■ SEÇÃO DE TEXTO
»»
- Retiro, Ashram, Comunidade; Experiências Diversas
Já se foi o tempo em que se abandonava o mundo pelo ascetismo ou pelo convento. Chegou a época da vida espontânea e da compreensão clara, e eu desejaria falar dessa compreensão que encontrei (…) (Vida em Liberdade, IV, pág. 15 – em “Carta de Notícias” da ICK, nº 1 a 6, de 1945)
Só pondo em prática (…) Antigamente, os que desejavam encontrar a verdade renunciavam ao mundo e se retiravam para a vida monástica ou ascética. Se eu tratasse de formar um grupo limitado e exclusivo de ascetas, talvez vos unísseis a ele – porém isso seria simplesmente um reconhecimento superficial do que quereis realizar. O esforço para compreender deve ser feito onde estais, dentro de vós mesmos, rodeado de toda espécie de confusões, de idéias contraditórias e do que chamais tentações. (…) (Experiência e Conduta, em “Carta de Notícias” de ICK, nº 3, de 1941, pág. 12-13)
Pergunta: Em vez de falardes a multidões heterogêneas, em muitos lugares, (…) por que não fundais uma comunidade ou colônia, criando um centro de aplicação prática da vossa maneira de pensar? Temeis que isso seja irrealizável?
(…) Não desejo fundar nenhum ashram ou comunidade, como desejais. Ora, por que desejais tal comunidade? Vou dizer-vos por quê. (…) Vós o desejais, porque gostaríeis de juntar-vos a outros para criar uma comunidade, mas não desejais criar uma comunidade “com vós mesmo”. Desejais que outra pessoa crie uma comunidade para, depois de tudo pronto, ingressardes nela. (A Arte da Libertação, pág. 145-146)
Em outras palavras, senhor, receais tomar a iniciativa, e por isso desejais tal “centro”. (…) Senhor, aí mesmo onde estais, podeis fundar uma comunidade, mas isso só será possível quando tiverdes confiança em vós mesmo. A dificuldade é que não a tendes (…) Por quê? Pela razão muito simples de que nunca experimentastes. (Idem, pág. 146)
Se pesquisardes, esse pesquisar vos dará confiança, porque a vossa mente se tornará sutil, ágil, flexível; e então, aí mesmo onde estiverdes, haverá um ashram; vós mesmo sereis a comunidade. (…) Sois mais importante de que qualquer comunidade. Se vos ligardes a uma comunidade, continuareis a ser como sois: tereis alguém que vos dará ordens, tereis leis, regulamentos e disciplinas. Sereis um homem comum (…) (Idem, pág. 146)
Só desejais uma comunidade, porque desejais ser dirigido, instruído sobre o que deveis fazer. O homem que deseja ser dirigido, está bem cônscio de sua falta de confiança em si mesmo (…) Senhor, o “centro” que desejais, está em vós mesmo; experimentai (…) Sois o único centro idôneo, e não a comunidade; e, quando a comunidade se tomar o vosso “centro”, estareis perdido. (A Arte da Libertação, pág. 146-147)
««
Reescreva o texto sobre comunidade e ashram entre "Pergunta: Em vez" e "isso seja irrealizável?", inclusive, trocando "multidões" por "plateias". A listagem não tem nenhum papel nesta tarefa.

■ INFORMAÇÕES FORNECIDAS
»»
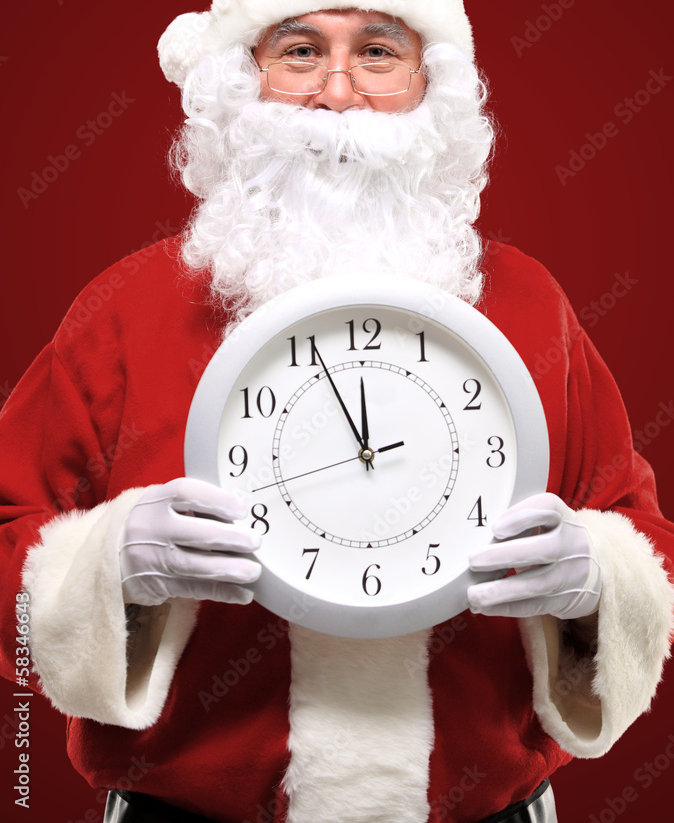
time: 11:55
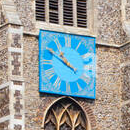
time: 10:50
««
■ RESPOSTA DO EXERCÍCIO
Pergunta: Em vez de falardes a plateias heterogêneas, em muitos lugares, (…) por que não fundais uma comunidade ou colônia, criando um centro de aplicação prática da vossa maneira de pensar? Temeis que isso seja irrealizável?